1 Verification Approach and Software Architecture

SymDIVINE is a model checker that primarily aims for verification of parallel C and C++ programs. In contrast to explicit-state model checker [1], SymDIVINE represents data values symbolically and can therefore handle programs with inputs, which would otherwise cause state-space explosion due to the number of possible input values. In particular, SymDIVINE uses the control-explicit data-symbolic (ceds) approach to model checking in which control-flow of the program is represented explicitly and values of data structures are represented symbolically [1, 7].

We now describe the approach in more detail.

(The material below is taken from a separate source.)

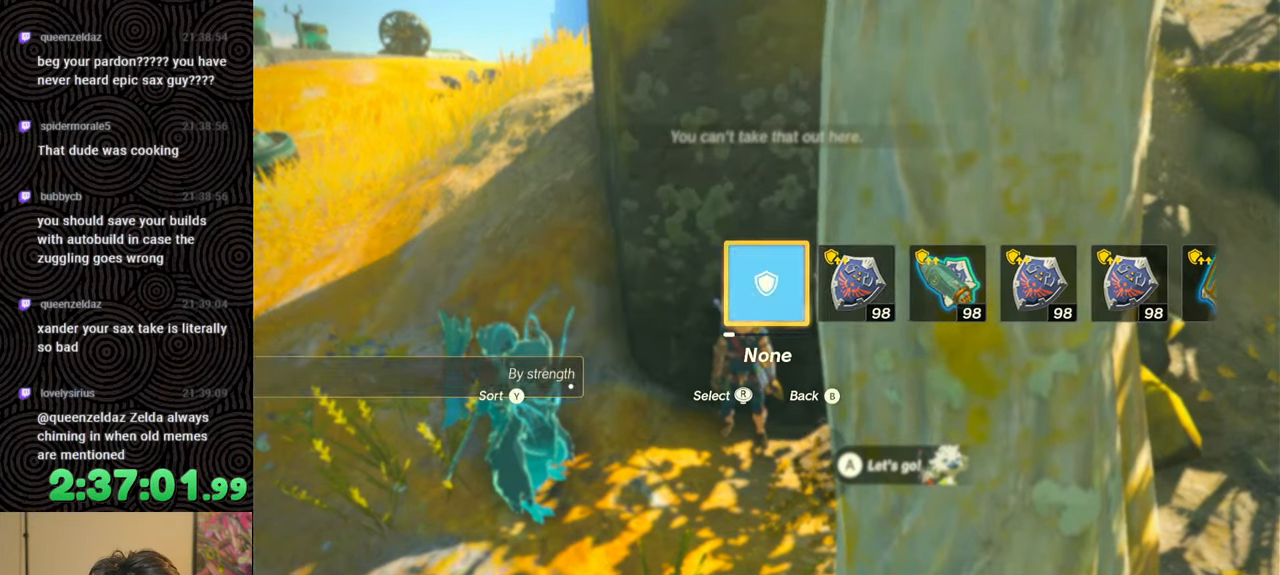
{"buttons": ["B"], "left_stick": "left", "right_stick": "down-right", "events": [[50, "left_stick", "left"], [233, "right_stick", "down-right"], [400, "B", "down"]]}
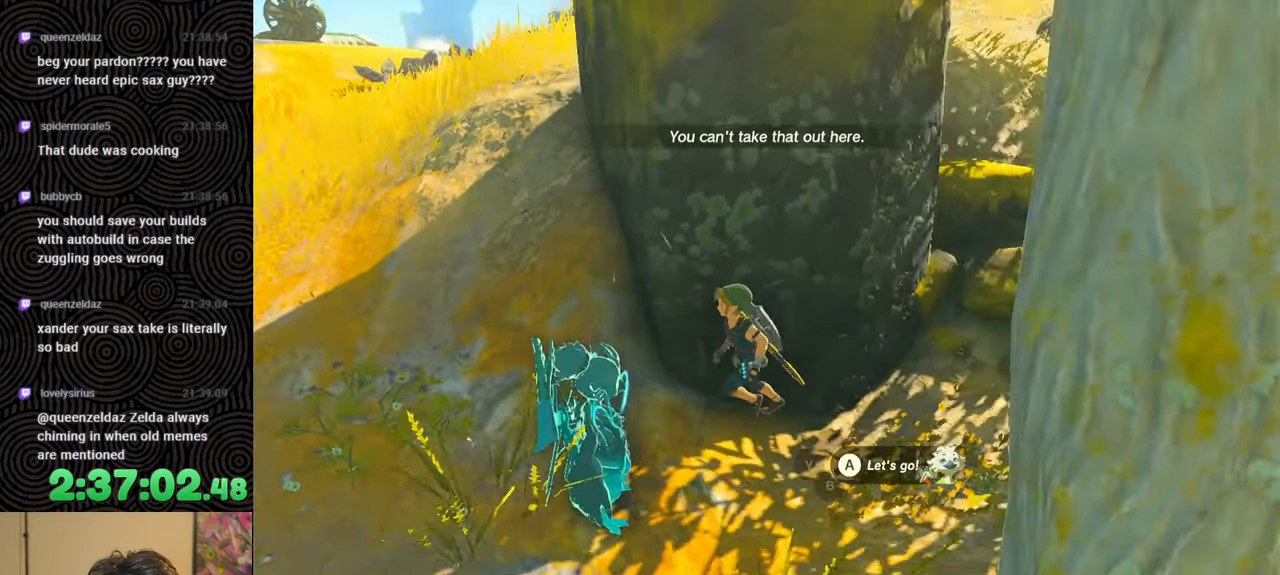
{"buttons": ["B"], "left_stick": "up-left", "right_stick": "left", "events": [[200, "left_stick", "up-left"], [283, "right_stick", "down-left"], [350, "right_stick", "left"]]}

In a ceds model checker, each generated state is a triple that contains a control part (program counter for each thread), explicit data storage, and symbolic data storage. The explicit data storage keeps values of constants and of variables whose values are uniquely determined. The symbolic data storage represents a set of possible values of program variables by a first-order formula in the theory of bit-vectors. To generate the state space, SymDIVINE explores all possible evaluations of the program and tracks the effect of program instructions on the explicit values and on the formula representing the symbolic values. To avoid exploring infeasible paths, an smt solver is used to check satisfiability of the formula representing the data values. The current version of SymDIVINE relies on the smt solver Z3 [6]. For purposes of the competition we used version 4.4.1. Additionally, in order to avoid generating unnecessary thread interleavings, SymDIVINE collapses steps invisible to other threads into a single transition using the \(\tau \)-reduction algorithm [3].

In addition to verification of safety properties, SymDIVINE also supports verification of properties specified in ltl. To check such properties, SymDIVINE uses standard ltl model checking algorithms based on detection of accepting cycles in the product of the program with the Büchi automaton. However, in order to detect accepting cycles, SymDIVINE has to be able to test states for equality. The equality of states is represented as a quantified bit-vector formula, which is handed to an smt solver [1]. Use of the state equality test can also reduce the state space, as the same state is represented and explored only once. On the other hand, the equality test requires potentially expensive quantified smt reasoning.

To increase performance of SymDIVINE, we added several optimizations in the latest version. The first one, state slicing, is a new method of state representation. In this representation, the symbolic part of the state is represented by multiple independent formulas that describe sets of variables that do not affect each other. This allows for more efficient emptiness and equality tests as query results can be cached and smaller queries (related only to the changed program variables) can be issued. Moreover, the issued queries are usually smaller and can, in many cases, be handled by internal SymDIVINE optimizations, like checking for the syntactic equality of formulas, without the need to query the smt solver. The motivation for state slicing comes from the observation regarding the verified llvm bitcode. As the llvm bitcode is in the single static assignment (ssa) form, individual instructions usually affect only a few variables. These local changes are often independent of the rest of the state. This is not just the case for concurrent programs, but also for sequential programs containing repeated function calls or non-trivial loops. We have also implemented caching, which can leverage the decomposition of the issued smt queries to independent parts.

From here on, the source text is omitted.